Reading text:
################

After Philhealth cyber attack: DICT, PNP-ACG recommend steps to prevent ransomware

September 26, 2023 - 1:02 PM
PhilHealth station addressing the financial needs of citizens in the public health system in this photo from PhilHealth's website. (Photo from Philippine Health Insurance Corporation's website)

Government agencies should start implementing measures to prevent ransomware groups from accessing them, says the Department of Information and Communications Technology (DICT).

This statement came after the Philippine Health Insurance Corporation (PhilHealth) was hacked by the Medusa ransomware group last Friday, September 22. They demanded $300,000 (P17,063,850) in ransom money for the stolen data.

PhilHealth disabled access to all its systems, including the website, the member portal, the health care institution (HCI) portal and the e-claims platform.

In an update on September 23, PhilHealth assured its members that their personal and medical information were not compromised and leaked.

The state insurer shall continue its operations manually while working on restoring affected systems in the meantime.

Actions, steps to take

Ransomware is a type of malware wherein an attacker locks or encrypts data from a victim’s device to be ransomed for a considerable amount of money.

RELATED: Rundown: Ransomwares detected in the Philippines, other SEA countries 

In an advisory, the DICT shared a sample ransom note that perpetrators behind the spread of ransomware create for their victims.

“The ransom note instructs the victims to contact the attackers via a TOR chat or a TOX ID,” the department said.

Screenshot of a ransom note from people behind Medusa ransomware (DICT)

The DICT thus asked government agencies and the public to take action once their systems get compromised by Medusa ransomware.

Some of the recommendations in the advisory are:

  • Backing up files, systems, processes, and other digital assets
  • Prohibiting the use of illegal software and unlicensed programs, especially those downloaded from the internet, in all government offices
  • Reviewing the access management policies of the organization, including the use of computers not issued by the government
  • Implementing a recovery plan to properly store multiple copies of sensitive or proprietary data in different secure locations

Below are the rest of DICT’s recommended actions in case of any cybersecurity attack such as the Medusa ransomware incident.

################

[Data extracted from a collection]

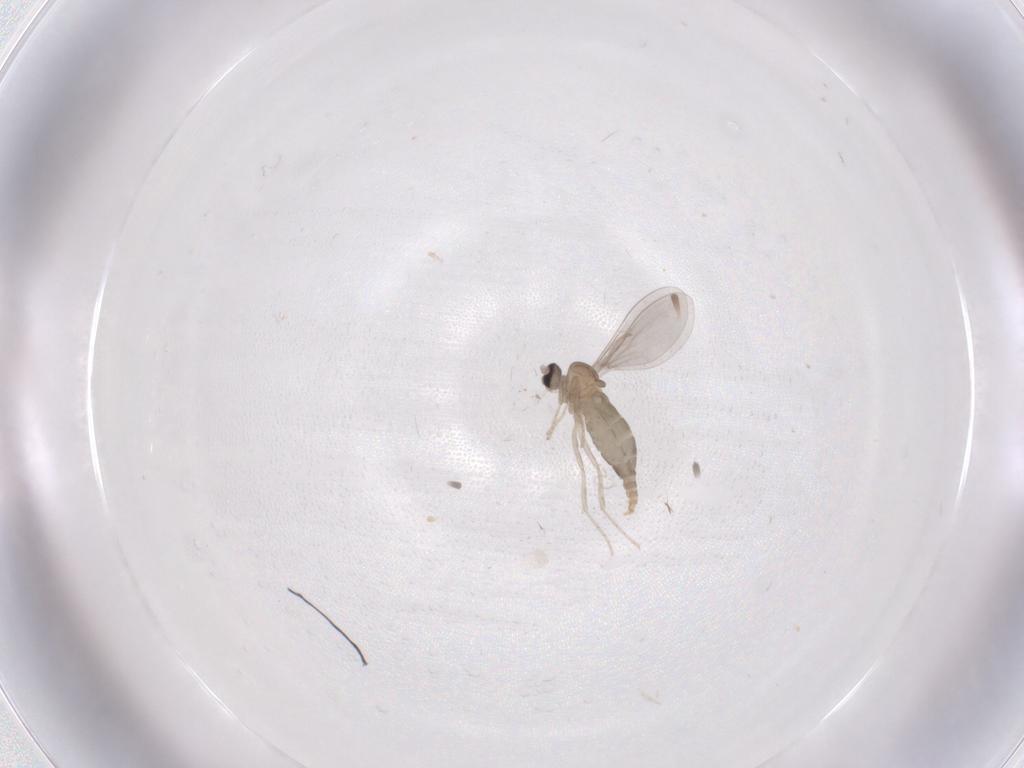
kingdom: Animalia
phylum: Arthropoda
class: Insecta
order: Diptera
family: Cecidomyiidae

################

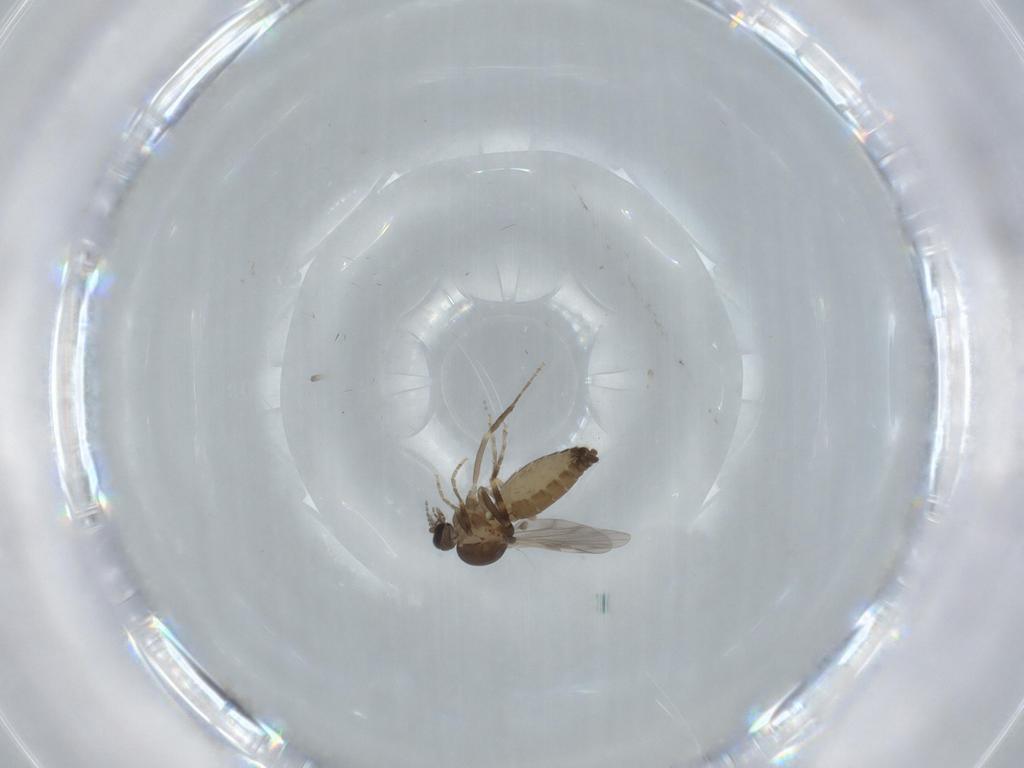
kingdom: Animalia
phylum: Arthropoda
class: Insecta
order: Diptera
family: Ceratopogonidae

################

Task set:
1. Answer these questions using the article on the PhilHealth ransomware attack:
(a) Which group hacked PhilHealth, and how much ransom did it demand?
(b) According to the DICT, how does the ransom note instruct victims to contact the attackers?
(c) On what date did PhilHealth assure its members that their personal and medical information were not compromised?
2. Pick up the article on the PhilHealth ransomware attack after its last sentence and keep writing it.

Responses to the tasks:
1.
(a) The Medusa ransomware group hacked PhilHealth and demanded $300,000 (P17,063,850) for the stolen data.
(b) The ransom note instructs victims to contact the attackers via a TOR chat or a TOX ID.
(c) PhilHealth gave that assurance in an update on September 23.

2.
DICT also recalled that the Medusa ransomware has been observed since June 2021.

The agency explained that individuals distribute Medusa ransomware by “exploiting publicly exposed Remote Desktop Protocol (RDP) servers either through brute force attacks, phishing campaigns or by exploiting existing vulnerabilities.”

From emails, websites, apps 

In a video posted on September 25, the Philippine National Police-Anti-Cybercrime Group (PNP-ACG) said that employees may unintentionally give access to ransomware if they go to suspicious websites or click sketchy email attachments.

“Nakakapasok to kunwari na-click ng employees natin o na-click natin ang mga attachments sa email o mga infected websites na napasok or meron din vulnerabilities sa ating software,” PNP-ACG spokesperson PCPT. Michelle Sabino said.

Sabino shared the step-by-step infiltration process in a ransomware incident:

  1. Files and other types of data stored in an infected device get encrypted or locked.
  2. Owners or administrators thus lose access to their files.
  3. Scammers will give instructions to their victims on how their data can be unlocked.
  4. They will also ask for money as ransom for a decryption key to their files.

“So, ineencrypt tapos pag nagbayad na kayo, ibibigay nila yung decryption key,” Sabino said.

She advised the public to install anti-virus software and keep it up to date.

“Ito yung magdedetect, sila yung pag nakita o merong attempt, ibo-block na nila. Pag nakita na nila na parang ransomware to, bago pa ma-infect yung system niyo, nadedetect na nila,” she said.

The PNP-ACG spokesperson also emphasized the need to train employees on email security measures, domain name system (DNS) and web filtering services.

“Kailangan i-train ang employees to be cautious about opening emails. Usually, ang ransomware nanggagaling sa emails,” Sabino said.

“Gumamit tayo ng DNS and web filtering services na makakatulong sa pag block ng mga connections lalo na pag meron silang nakitang malicious websites,” she also suggested.

Moreover, Sabino also cautioned the public from downloading applications online.

“Para ma-prevent din na nagdodownload tayo ng mga app na mga pinapadala satin na di natin alam ransomware pala,” she said.